As covered here, they are turning to authoritarians like Viktor Orbán and his illiberal state of Hungary for inspiration. The ideology of Big Tech, in which the past must be disrupted and then replaced, has gone from the realm of creating digital infrastructure to seeking overwhelming power and influence over the entirety of society.
Following in the footsteps of robber barons of old, Peter Theil has used his excess wealth to enter the political arena. By flooding tens of millions of dollars of his own money into the coffers of senate candidates J.D. Vance and Blake Masters, he has essentially purchased his own avatars for use in government. Vance and Masters are both former employees of Thiel’s and mentees, and their agendas and philosophies are little more than echoes of the strange circles Thiel now traffics in.
What’s more, many of Thiel’s allies in Big Tech are beginning to bankroll these candidates and others, pushing their chips into political action committees that, thanks to Citizens United, are without limits. An entire economy has emerged in which the exorbitantly wealthy can put forward candidates in their thrall and dedicated to carrying out the agenda they ascribe to. To add to this, an entire under-current of dark money through cryptocurrency operations with virtually no oversight whatsoever. And what’s even more disturbing is that these candidates are not only winning, but that they are quickly dominating the GOP and shifting their ideology.
As I have talked about at length on this site and elsewhere, the standing political order is exhausted. Neoliberalism has reached a crossroads in which it will either collapse and give way to a new order or else reinforce itself through authoritarianism. The money currently is on the latter, and history shows us that these robber barons will almost always side with fascistic movements in order to protect their wealth and power.

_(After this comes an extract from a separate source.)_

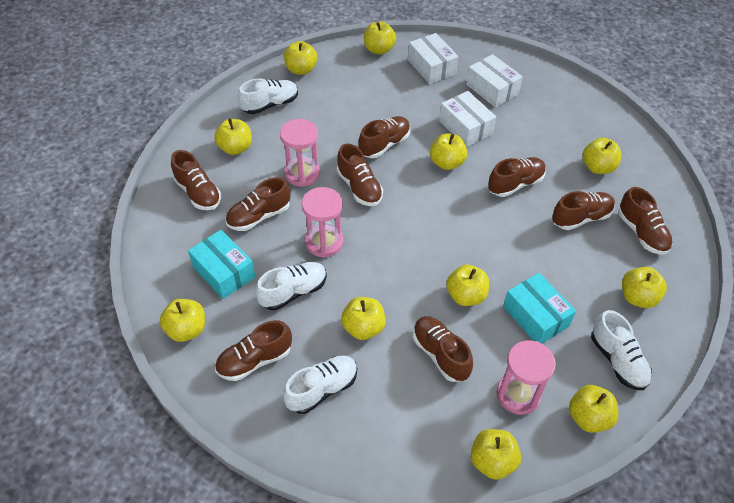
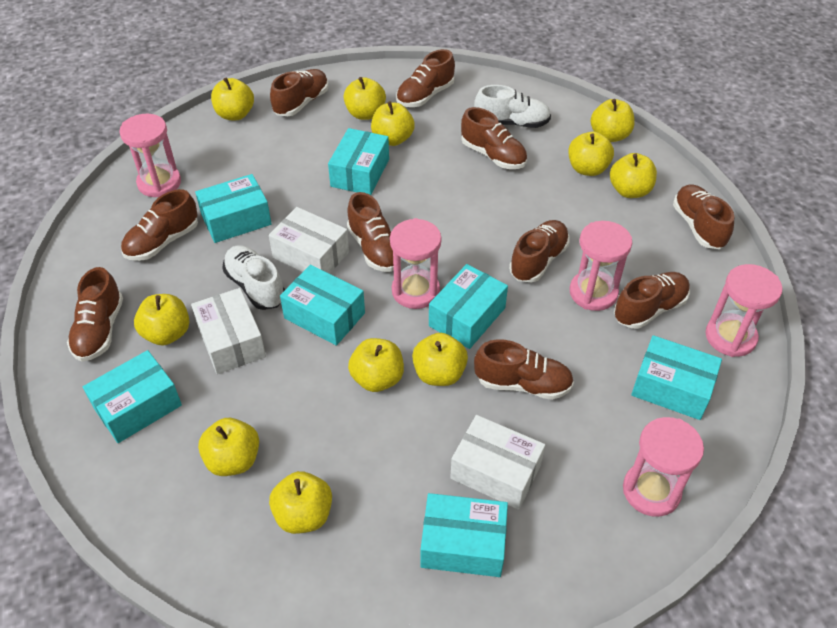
brown shoe: 9 -> 10
pink hourglass: 3 -> 5
turquoise box: 2 -> 7
white shoe: 4 -> 2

We have reached another crucial moment, an echo of the robber baron past. Again, we like to imagine ourselves apart from history while we continually ignore the lessons we should have learned many times over. The redistribution of public wealth has created a crisis of almost unthinkable proportions, and the disturbing nature obscures an even more disturbing fact: we literally bankrolled this oppression ourselves.
What Thiel and other reactionaries are seeking and creating is a cultural and political movement to replace the dying order and, if it is allowed to coalesce, it will be disastrous. The white supremacist underpinnings, the evangelical motivations, and the emphasis on the wealthy as the dutiful stewards of the world will create a nightmarish future. And, even more, the technological apparatus that we made possible will become a murderous prison.
We must recognize this moment as a reiteration of a continuing and predictable cycle. To simply glance at Thiel’s operations and shrug is to gift him, and others like him, more time and space to grow. The scourges of Nazism and Fascism of the 20th century found their funding and support among these classes. As uncomfortable as it is, we must look to those eras for understanding as we begin to reckon with the developing authoritarian future.
If we are to escape a similar, or even worse fate, we must coalesce, as the Progressive Movement did in the early 20th century, and demand that government rein these robber barons in while it still can. This must serve as a rallying cry and the definitive crusade of this new century. Anything less will be disastrous.